In his essay the Decaying of Life, Oscar Wilde coined the now famous phrase “life imitates art far more than art imitates life”.
While Wilde’s work is now well over 100 years old, the words still have resonance today. Especially in the context of football.
While the rest of the world has to comply with rules, norms and all manner of social conventions, football has become stuck in pre 1970s era where foreigners are treated with suspicion and racial slurs are still considered banter.
Football operates on a plane where banana throwing and monkey chants do not carry the stigma they would off the pitch. It would be considered, and rightly so, absurd if some of the things said at football matches were done in everyday life.
And while the Suarez/Evra affair left a bad taste in the mouth, perhaps more worrying is the rise of incident, and alleged incidents both on the pitch, and off the pitch, since the Uruguayan was slapped with an eight match ban.

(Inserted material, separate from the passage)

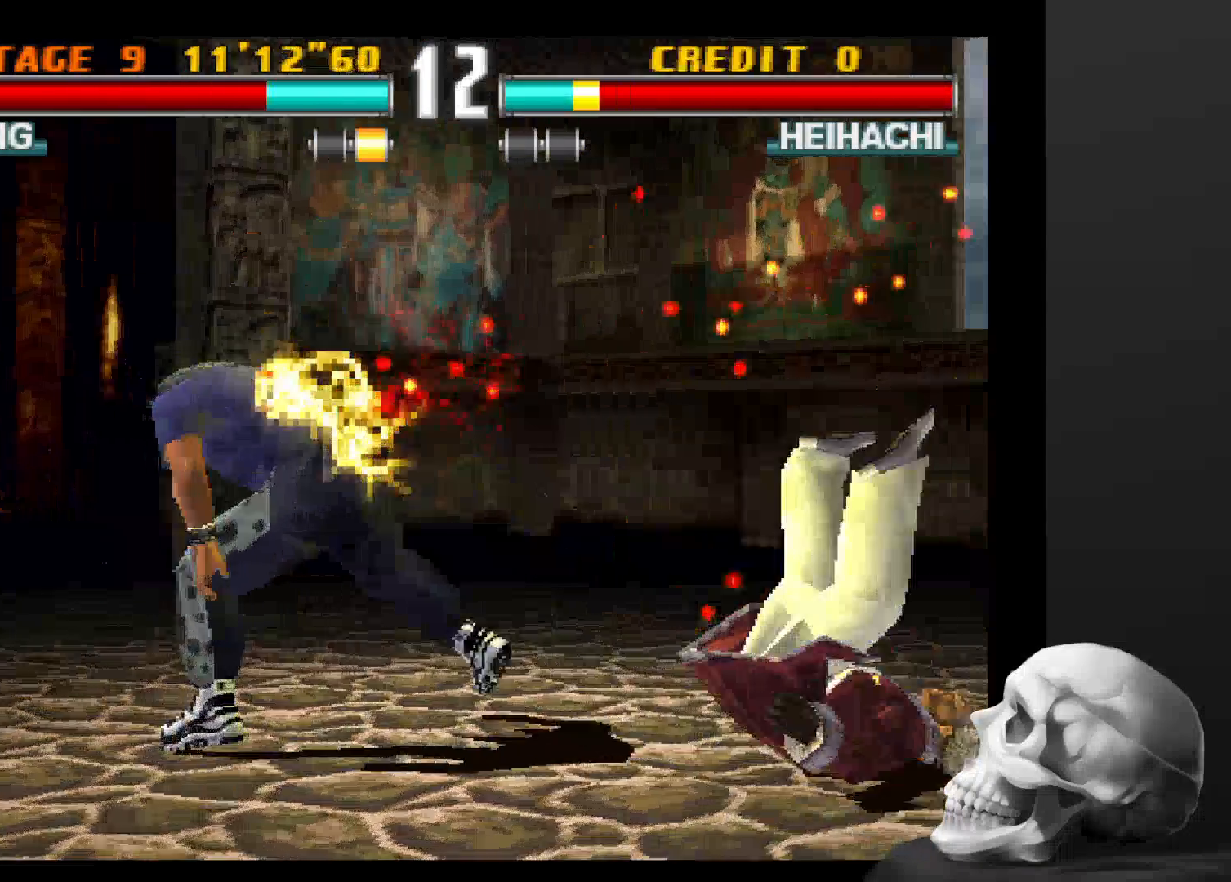
{"buttons": ["CIRCLE"], "left_stick": "center", "right_stick": "center", "events": []}
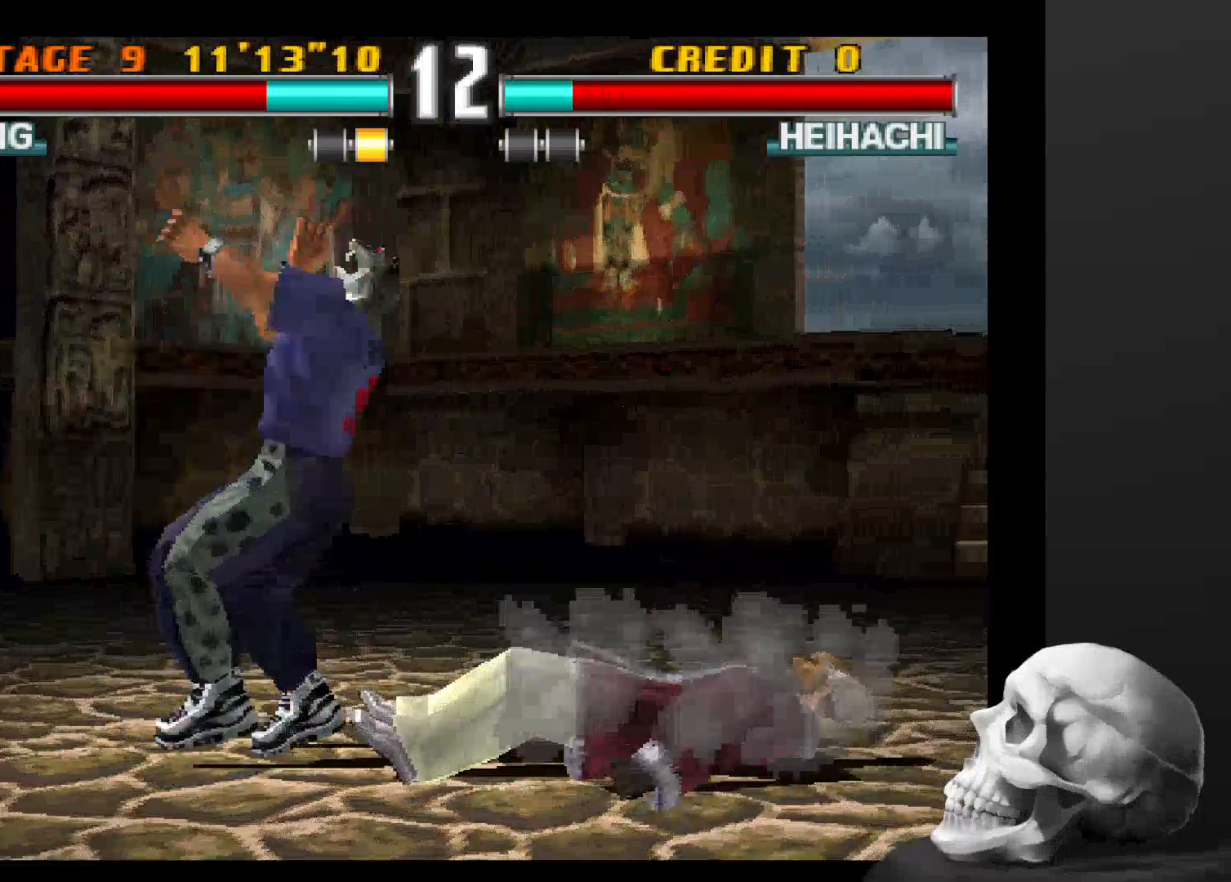
{"buttons": [], "left_stick": "center", "right_stick": "center", "events": [[433, "CIRCLE", "up"]]}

A few weeks a, footballer Mark McCammon vowed to bring a race discrimination claim against his former club Gillingham, alleging that the teams black players and white players were treated differently.
He told the Sunday Telegraph: “I’m hopeful that truth will prevail.”
Today, Russian football club Anzhi Makhachkala claimed that opposition supporters threw a banana at defender Christopher Samba, urging Lokomotiv Moscow to identify to fan responsible.
Samba said: “I try not to think about racism. I just want to believe that such problems do not exist on a global basis. Maybe I am mistaken but I do want to believe in it.”
However, more in line with the words of Wilde, is how actions on the pitch are affecting behaviour of the wider general public.
It would be crazy to insist that perfectly sane and rational people are turning into bigots because they idolise footballers . However, it may have legitimised inappropriate behaviour.
I myself, watching the recent Everton v Spurs games in a pub, heard a fan standing next to me refer to Fellaini as wog (he even turned and spotted me at the bar and there wasn’t even a hint of guilt in his eyes).
Also worrying is the treatment of footballers on Twitter, with Stan Collymore and the stricken Fabrice Muamba perhaps two of the more shocking examples.
Liam Stacey was arrested this morning after offensive and racial comments about Fabrice Muamba were posted on Twitter.
Stacey told police: “I was at the bar when I heard what had happened to Muamba.
I don’t know why I posted it. I’m not racist and some of my friends are from different cultural backgrounds.
Funnliy enough, his words are strikingly similar to those of Liverpool in their defence of Suarez
A statement from the club said: “He has played with black players and mixed with their families whilst with the Uruguay national side and was captain at Ajax Amsterdam of a team with a proud multi-cultural profile, many of whom became good friends.”